En el idioma del Señor, el concepto de misericordia era tan total y completo que únicamente podía entenderse en el contexto de la relación madre-hijo.
El gran mensaje de la encarnación, muerte y resurrección de Jesucristo es que la misericordia de Dios implica que el Creador vuelca su corazón sobre nosotros, por el amor de la misma misericordia.
Misericordia es una palabra que usamos constantemente. Encontramos consuelo en las parábolas, como la historia del Hijo Pródigo, que se equivoca en todo hasta sumergirse en la abyecta miseria y luego encuentra misericordia en su padre, que no solo lo está buscando, sino que corre a su encuentro raudo y amoroso.
Jesús nos enseñó justicia y verdad, y quién mejor para enseñárnoslas, ya que Él encarna ambas. Pero sobre todo nos enseñó, con sus palabras y obras, misericordia.
Nuestro Señor hablaba arameo diariamente. Con toda probabilidad, la palabra que habría usado para referirse a ‘misericordia’, como muchos de los escritores del Antiguo Testamento, es ‘raham’.
En hebreo, raham era un verbo que refería a la acción o el estado de ser misericordioso. Raham era un verbo denominativo, es decir, un verbo derivado de un sustantivo: rechem.
Rechem significa útero.
Saboreen ese pensamiento durante un momento: cuando hablamos de misericordia, el Señor nos trae al mismísimo “útero” de Dios. Es una idea poderosa y profunda.
En el idioma del Señor, el concepto de misericordia era tan total y completo que únicamente podía entenderse en el contexto de la relación madre-hijo, una relación de cuidado, protección, alimento y crianza.

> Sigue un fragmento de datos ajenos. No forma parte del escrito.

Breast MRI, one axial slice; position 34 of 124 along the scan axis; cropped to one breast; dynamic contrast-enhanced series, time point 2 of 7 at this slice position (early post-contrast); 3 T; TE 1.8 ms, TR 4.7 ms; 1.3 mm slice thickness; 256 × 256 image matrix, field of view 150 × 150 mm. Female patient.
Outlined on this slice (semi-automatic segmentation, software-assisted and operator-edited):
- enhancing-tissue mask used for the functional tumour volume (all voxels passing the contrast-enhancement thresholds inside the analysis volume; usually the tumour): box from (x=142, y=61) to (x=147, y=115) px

La divina misericordia, entendida en este sentido, implica que nuestro mismísimo ser puede entenderse solamente en relación con Dios, y en la plenitud de vida y seguridad derivadas de esta relación.
Como madre, a menudo alimento a mis hijos antes incluso de que se den cuenta de que tienen hambre; les animo a descansar antes de que se den cuenta de que les sobreviene un resfriado. Soy la primera a quien recurren cuando la vida les parece abrumadora, confusa o desafiante.
Me regocijo y encuentro una gran paz en saber que mi Padre en el Paraíso me ama de la misma manera y que cubre todas mis necesidades, a veces antes incluso de que yo sea consciente de ellas. Su misericordia es proactiva, dadora de vida y constante.
Además de maravillarnos por lo bueno que es nuestro Dios en realidad, esta comprensión de la misericordia puede también desafiarnos en la forma en que interpretamos nuestra propia vocación a ser misericordiosos.
¿La expresamos desde la parte más profunda de nuestro ser? ¿Desde nuestros úteros reales o metafóricos, con todo el potencial de fecundidad que nace de él?
La misericordia ha de ser un estilo de vida, un verbo de ser, de pertenencia al ADN cristiano.
Dios es la fuente de toda misericordia; estamos llamados a ser embajadores de esa misericordia, guiando a otros de vuelta al hogar de su Padre y alegrándonos con esa reunión.
Los actos concretos de misericordia nos ayudan a encarnar esta virtud, pero no son todo. Al final, nuestra vocación a la misericordia es una llamada a ser como nuestro Padre Celestial (cf. Lucas 6,36), para quien ‘misericordia’ es ‘rechem’.
Es una orden de altura y llena de belleza.